Amaya’s body was found at the port by authorities the following morning sometime around 10 a.m.
Detectives connected Gallegos to the crime and arrested him in October 2016 during a violent confrontation at a Wilmington home. As he was trying to flee, Gallegos rammed his car into a police vehicle and detectives shot him, according to authorities.
Gallegos eventually recovered and faced the charges against him at a trial that began two weeks ago.
During the case, Deputy District Attorney Karen Brako relied on security camera video of the shooting and testimony from Tejada, who identified the man in the footage as Gallegos. Tejada, who admitted to originally withholding information from police, was charged as a co-conspirator in the case but agreed to testify after being offered a plea deal.
During closing arguments on Thursday, Brako argued that Gallegos was guilty of first-degree murder, or, at the very least, second-degree murder, in addition to special allegations of using a firearm in the commission of a felony and using a firearm resulting in someone’s death because he intentionally pointed the gun at Amaya’s head and shot him knowing it could result in death or great harm.
Brako added that Gallegos also showed signs of premeditation and lying in wait as he drove to The Break Room bar with a loaded gun and the intention of seeing his ex-girlfriend before eventually chasing her and Amaya for several miles before the shooting, Brako said.
She supported her argument further through the use of cell phone towers, which pinpointed Gallegos’s phone in the same area as his ex-girlfriend at around the time she was near the bar. Gallegos then followed her to a dead end where her car couldn’t go any further, Brako said.
“Each of these actions takes thought and consideration,” Brako said. ” … The defendant waited for the opportune time to act.”

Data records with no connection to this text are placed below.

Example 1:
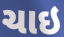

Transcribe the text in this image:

ચાઇ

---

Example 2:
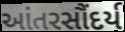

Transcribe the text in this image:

આંતરસૌંદર્ય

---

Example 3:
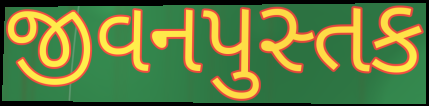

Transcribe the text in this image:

જીવનપુસ્તક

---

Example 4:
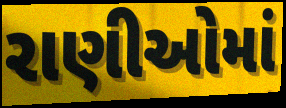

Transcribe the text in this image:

રાણીઓમાં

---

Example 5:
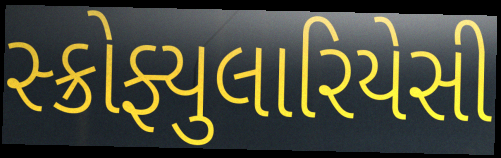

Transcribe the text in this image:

સ્ક્રોફ્યુલારિયેસી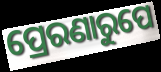
ପ୍ରେରଣାରୁପେ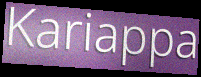
Kariappa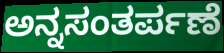
ಅನ್ನಸಂತರ್ಪಣೆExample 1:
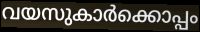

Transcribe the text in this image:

വയസുകാർക്കൊപ്പം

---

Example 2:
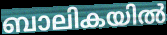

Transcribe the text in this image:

ബാലികയിൽ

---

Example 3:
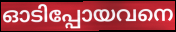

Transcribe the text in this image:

ഓടിപ്പോയവനെ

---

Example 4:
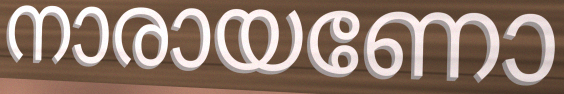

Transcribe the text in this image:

നാരായണോ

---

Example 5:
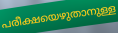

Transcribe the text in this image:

പരീക്ഷയെഴുതാനുള്ളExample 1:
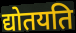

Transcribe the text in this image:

द्योतयति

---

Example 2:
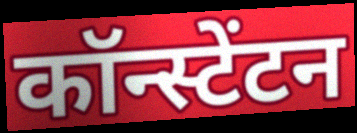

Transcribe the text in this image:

कॉन्स्टेंटन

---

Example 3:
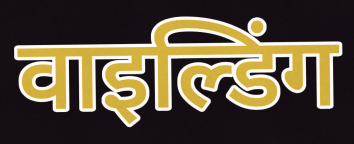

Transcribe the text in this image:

वाइल्डिंग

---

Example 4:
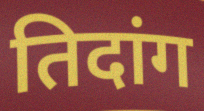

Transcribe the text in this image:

तिदांग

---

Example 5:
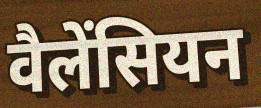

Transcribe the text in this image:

वैलेंसियन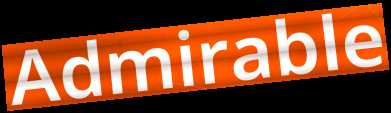
Admirable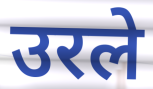
उरले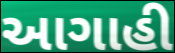
આગાહી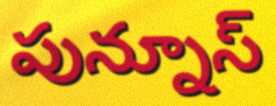
పున్నూస్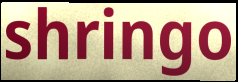
shringo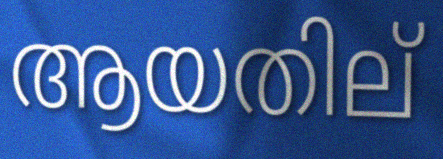
ആയതില്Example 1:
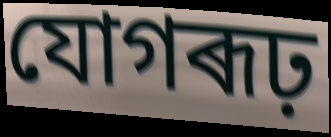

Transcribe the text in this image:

যোগৰূঢ়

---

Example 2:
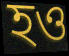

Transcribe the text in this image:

হও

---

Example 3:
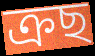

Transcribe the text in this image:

ক্ৰছ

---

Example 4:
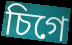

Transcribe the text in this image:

চিগে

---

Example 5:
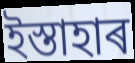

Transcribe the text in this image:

ইস্তাহাৰ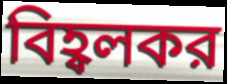
বিহ্বলকরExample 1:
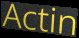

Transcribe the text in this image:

Actin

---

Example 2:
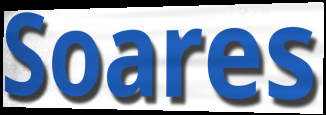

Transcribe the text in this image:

Soares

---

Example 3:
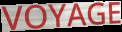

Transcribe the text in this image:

VOYAGE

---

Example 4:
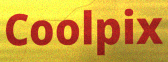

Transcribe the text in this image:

Coolpix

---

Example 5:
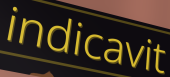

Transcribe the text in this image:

indicavitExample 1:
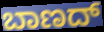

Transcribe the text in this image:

ಬಾಣದ್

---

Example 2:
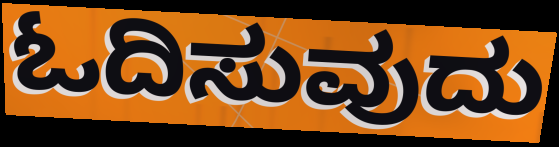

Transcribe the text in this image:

ಓದಿಸುವುದು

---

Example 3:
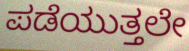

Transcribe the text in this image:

ಪಡೆಯುತ್ತಲೇ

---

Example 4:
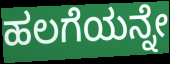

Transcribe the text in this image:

ಹಲಗೆಯನ್ನೇ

But Gallegos’ attorney, Michael Balmer, painted his client as a protector who was worried about his ex-girlfriend. Balmer argued Gallegos went to the bar that night to help her because she was drunk and “out of control.”
When Gallegos chased his ex-girlfriend down the 103 Freeway, it wasn’t to intimidate her but to get her off the road because she was driving drunk, Balmer argued. Gallegos also never intended to kill Amaya, according to Balmer. Instead, the gun went off during a “struggle” between Gallegos and Amaya, he told jurors.
“What I just heard was ‘I intend to kill you but before I do that let me hit you with my gun first,'” Balmer said. “You don’t get close enough for hand-to-hand combat if you intend to kill.”
In addition, Balmer tried to discredit witness testimony from Tejada, the ex-girlfriend, by painting her as a “party girl” that was blackout drunk the night of the shooting.
“She’s drunk no question about it, and I doubt she remembers anything,” Balmer told jurors.
In her rebuttal, Brako called Balmer’s arguments speculation and said Gallegos was in control of his actions that night.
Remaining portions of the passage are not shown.